Dreher sees the situation in a similar light:

The country is not ours anymore. This is not our culture anymore. Maybe it never was our real home, but we have got to prepare ourselves and our families and our churches through intentional living, through disciplined living, and through an awareness of the cultural moment to deal with perhaps even persecution.

(Unfortunately too many Catholics, and especially younger ones) don’t have the strong sense of the faith, not only in terms of what they know, but in terms of the way they live, their habits. The huge problem is that, they don’t have a strong enough sense of the faith to withstand the power of this culture that is rapidly moving from culture to politics to law.

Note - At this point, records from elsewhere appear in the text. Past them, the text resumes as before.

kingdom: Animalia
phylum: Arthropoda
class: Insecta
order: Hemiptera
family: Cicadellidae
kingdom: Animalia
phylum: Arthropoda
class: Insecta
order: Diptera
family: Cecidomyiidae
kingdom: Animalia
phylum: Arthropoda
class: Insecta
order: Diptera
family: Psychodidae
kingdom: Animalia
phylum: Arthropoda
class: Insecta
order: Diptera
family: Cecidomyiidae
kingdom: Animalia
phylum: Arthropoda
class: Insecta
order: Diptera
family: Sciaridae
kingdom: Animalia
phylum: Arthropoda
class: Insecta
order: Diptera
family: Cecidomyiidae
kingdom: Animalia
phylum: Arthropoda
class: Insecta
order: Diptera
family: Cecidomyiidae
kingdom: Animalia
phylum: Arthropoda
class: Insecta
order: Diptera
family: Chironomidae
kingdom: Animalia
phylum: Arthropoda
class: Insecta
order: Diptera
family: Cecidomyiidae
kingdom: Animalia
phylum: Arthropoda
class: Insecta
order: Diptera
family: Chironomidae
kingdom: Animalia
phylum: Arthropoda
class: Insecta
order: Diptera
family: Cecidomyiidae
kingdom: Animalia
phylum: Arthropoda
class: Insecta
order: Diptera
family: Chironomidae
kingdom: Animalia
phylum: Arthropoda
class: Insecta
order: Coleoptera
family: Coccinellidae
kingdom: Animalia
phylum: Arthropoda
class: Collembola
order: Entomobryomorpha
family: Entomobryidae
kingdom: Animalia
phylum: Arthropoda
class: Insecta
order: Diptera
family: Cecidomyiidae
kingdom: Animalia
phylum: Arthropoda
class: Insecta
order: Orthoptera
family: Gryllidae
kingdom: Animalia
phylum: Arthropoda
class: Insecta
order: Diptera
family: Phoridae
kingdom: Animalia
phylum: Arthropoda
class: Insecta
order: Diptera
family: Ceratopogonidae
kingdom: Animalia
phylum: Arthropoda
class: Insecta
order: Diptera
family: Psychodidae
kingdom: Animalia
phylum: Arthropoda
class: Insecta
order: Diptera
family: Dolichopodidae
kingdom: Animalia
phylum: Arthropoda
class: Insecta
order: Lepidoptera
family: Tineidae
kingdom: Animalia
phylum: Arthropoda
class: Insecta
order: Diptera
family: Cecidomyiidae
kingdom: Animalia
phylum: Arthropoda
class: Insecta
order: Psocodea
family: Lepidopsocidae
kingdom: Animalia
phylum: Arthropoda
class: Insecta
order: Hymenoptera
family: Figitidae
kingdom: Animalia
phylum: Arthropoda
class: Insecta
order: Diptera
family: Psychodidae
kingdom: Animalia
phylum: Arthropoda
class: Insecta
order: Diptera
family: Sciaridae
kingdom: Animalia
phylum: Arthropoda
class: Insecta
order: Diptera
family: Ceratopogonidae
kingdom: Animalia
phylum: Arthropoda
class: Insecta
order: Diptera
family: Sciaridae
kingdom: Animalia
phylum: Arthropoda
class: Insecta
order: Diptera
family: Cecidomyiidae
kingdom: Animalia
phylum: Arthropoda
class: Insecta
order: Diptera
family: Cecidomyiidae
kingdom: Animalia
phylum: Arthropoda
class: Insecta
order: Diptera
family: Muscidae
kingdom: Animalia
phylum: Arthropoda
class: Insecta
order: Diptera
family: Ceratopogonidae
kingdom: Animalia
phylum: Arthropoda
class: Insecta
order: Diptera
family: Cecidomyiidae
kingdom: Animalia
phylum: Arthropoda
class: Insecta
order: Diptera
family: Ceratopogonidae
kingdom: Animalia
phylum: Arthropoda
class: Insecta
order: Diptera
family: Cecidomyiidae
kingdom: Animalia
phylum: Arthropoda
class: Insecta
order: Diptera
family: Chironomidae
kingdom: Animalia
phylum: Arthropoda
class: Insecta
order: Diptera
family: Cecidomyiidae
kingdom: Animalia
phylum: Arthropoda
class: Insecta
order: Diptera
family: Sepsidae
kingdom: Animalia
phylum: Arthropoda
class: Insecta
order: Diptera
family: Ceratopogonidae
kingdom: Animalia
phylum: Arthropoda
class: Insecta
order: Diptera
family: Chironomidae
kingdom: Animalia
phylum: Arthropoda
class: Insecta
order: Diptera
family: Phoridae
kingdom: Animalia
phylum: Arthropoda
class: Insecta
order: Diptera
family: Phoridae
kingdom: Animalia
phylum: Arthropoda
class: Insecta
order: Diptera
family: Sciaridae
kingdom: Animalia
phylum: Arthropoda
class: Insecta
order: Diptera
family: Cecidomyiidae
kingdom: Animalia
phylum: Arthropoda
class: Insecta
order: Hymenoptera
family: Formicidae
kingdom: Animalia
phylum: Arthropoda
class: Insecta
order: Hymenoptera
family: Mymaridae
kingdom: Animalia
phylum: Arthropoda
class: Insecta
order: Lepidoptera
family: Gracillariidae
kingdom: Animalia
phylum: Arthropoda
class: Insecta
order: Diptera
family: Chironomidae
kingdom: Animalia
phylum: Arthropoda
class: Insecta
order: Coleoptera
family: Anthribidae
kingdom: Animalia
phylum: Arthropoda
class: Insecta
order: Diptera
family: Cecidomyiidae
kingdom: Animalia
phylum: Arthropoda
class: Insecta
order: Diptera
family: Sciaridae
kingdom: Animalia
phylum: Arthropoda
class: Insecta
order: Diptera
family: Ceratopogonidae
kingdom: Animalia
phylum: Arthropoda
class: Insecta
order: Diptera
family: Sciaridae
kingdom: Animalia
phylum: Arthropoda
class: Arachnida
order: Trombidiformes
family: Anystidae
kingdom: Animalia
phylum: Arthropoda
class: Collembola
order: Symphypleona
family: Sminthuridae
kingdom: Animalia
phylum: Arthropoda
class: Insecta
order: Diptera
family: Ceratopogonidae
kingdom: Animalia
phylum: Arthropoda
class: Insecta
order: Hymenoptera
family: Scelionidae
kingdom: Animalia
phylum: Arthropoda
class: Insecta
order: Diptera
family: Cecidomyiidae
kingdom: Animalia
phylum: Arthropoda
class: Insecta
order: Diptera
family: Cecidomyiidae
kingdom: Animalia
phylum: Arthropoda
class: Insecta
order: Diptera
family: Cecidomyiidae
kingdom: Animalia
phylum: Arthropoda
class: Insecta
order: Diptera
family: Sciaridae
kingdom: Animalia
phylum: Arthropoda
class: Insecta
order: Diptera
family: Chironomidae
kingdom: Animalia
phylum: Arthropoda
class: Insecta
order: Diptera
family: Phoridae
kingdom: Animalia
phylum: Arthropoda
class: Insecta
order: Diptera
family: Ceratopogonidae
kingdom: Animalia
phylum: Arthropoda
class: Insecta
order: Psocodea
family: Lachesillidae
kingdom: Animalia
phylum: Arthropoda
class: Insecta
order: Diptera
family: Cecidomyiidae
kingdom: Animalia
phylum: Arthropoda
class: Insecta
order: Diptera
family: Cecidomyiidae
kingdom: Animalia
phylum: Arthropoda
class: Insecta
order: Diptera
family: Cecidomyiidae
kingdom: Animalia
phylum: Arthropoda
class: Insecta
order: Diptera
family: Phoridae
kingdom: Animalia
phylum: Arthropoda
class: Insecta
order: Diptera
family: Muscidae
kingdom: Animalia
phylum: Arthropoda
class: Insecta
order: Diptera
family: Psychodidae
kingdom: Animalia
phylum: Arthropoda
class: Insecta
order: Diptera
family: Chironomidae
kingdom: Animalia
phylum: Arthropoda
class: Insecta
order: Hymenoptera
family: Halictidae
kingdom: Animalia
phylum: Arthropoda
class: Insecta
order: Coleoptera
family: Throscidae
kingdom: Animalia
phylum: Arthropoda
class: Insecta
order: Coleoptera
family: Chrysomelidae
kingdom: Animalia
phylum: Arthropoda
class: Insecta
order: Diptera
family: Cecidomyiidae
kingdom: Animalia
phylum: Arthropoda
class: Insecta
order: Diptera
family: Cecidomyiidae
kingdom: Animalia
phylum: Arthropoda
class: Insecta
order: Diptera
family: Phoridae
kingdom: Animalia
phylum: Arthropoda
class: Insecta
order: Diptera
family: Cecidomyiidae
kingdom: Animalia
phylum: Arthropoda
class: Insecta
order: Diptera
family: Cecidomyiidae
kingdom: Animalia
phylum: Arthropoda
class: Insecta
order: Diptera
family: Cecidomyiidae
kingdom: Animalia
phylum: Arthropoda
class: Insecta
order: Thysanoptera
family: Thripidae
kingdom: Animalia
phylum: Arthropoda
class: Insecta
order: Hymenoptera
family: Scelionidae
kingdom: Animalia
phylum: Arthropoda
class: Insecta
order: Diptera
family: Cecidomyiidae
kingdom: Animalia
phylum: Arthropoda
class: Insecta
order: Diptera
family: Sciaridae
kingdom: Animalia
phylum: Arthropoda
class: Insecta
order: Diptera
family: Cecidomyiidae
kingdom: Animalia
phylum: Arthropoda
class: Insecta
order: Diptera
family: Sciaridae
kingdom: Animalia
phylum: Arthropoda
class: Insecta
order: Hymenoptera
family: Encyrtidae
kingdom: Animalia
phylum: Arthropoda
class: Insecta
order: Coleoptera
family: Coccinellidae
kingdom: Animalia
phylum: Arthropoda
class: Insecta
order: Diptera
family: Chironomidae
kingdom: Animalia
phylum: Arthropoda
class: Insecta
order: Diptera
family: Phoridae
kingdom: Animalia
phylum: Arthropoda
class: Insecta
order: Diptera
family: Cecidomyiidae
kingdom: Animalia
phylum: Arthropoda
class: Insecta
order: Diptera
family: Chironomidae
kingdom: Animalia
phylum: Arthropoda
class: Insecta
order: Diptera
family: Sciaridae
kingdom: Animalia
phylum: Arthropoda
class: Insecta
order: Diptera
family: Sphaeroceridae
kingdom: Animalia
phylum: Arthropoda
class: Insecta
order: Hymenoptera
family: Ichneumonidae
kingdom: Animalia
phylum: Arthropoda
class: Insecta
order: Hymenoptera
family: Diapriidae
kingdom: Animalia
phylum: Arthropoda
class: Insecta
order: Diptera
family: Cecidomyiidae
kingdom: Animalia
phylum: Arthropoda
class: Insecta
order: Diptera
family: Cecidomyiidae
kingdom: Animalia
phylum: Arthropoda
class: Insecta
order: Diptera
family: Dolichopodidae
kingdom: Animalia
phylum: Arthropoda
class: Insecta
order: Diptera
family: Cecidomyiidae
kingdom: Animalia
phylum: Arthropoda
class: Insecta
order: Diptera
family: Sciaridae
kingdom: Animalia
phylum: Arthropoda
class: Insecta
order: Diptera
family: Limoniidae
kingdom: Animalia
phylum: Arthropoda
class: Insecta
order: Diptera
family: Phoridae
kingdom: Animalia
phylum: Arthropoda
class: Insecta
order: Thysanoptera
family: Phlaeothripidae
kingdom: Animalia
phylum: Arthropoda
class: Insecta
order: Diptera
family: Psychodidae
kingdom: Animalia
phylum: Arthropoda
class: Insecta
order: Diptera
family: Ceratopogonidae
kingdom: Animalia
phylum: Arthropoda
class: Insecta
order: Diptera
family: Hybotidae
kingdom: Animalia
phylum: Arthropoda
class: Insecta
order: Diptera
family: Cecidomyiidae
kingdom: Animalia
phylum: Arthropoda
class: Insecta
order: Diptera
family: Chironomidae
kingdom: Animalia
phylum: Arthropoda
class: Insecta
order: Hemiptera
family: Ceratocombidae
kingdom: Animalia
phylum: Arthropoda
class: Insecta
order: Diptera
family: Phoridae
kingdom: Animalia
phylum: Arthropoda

Elizabeth was suffering barrenness but also celebrating anticipation. Dreher was suffering barrenness but - through one simple action, reaching up, pulling a book off the shelf and reading just the first paragraph, Dreher could also celebrate anticipation. He feels that the entire society need to have some kind of mystical encounter with Christ to pull us out of the pending “dark woods.” He also feels that Christians living an intentional lifestyle can act as a beacon to this new type of living. For this lifestyle, Dreher coined the term “The Benedict Option.” It is based on six Benedictine principles:

  1. Order
  2. Prayer and work
  3. Stability
  4. Community
  5. Hospitality
  6. Balance

It’s not about pulling away from the world like monks. It is being fully in- and engaged with - but not “of” the world. when you don’t shop on Sunday, when you don’t let you kids touch any electronic devices for entertainment purposes after dinner, when you pray as a family, people will think you are a little strange - much like the neighbors and friends and family of two pregnant women, one old, one young 2000 years ago. But, like almost 1,600 years ago, choosing this “option” might save our culture and have immeasurable benefits to our lives and our souls as well, from a place we least expect it.

Listen to the words of St. Ambrose:

When she hears the news about Elizabeth, Mary sets out for the hill country. She does not disbelieve God’s word; she feels no uncertainty over the message or doubt about the sign. She goes eager in purpose, dutiful in conscience, hastening for joy.

Filled with God, where would she hasten but to the heights? The Holy Spirit does not proceed by slow, laborious efforts. Quickly, too, the blessings of her coming and the Lord’s presence are made clear: as soon as Elizabeth heard Mary’s greeting the child leapt in her womb, and she was filled with the Holy Spirit.

Elizabeth is the first to hear Mary’s voice, but John is the first to be aware of grace. She hears with the ears of the body, but he leaps for joy at the meanin

g of the mystery. She is aware of Mary’s presence, but he is aware of the Lord’s.

God is love and love is always on a mission. God has a plan - always. And you - are the plan.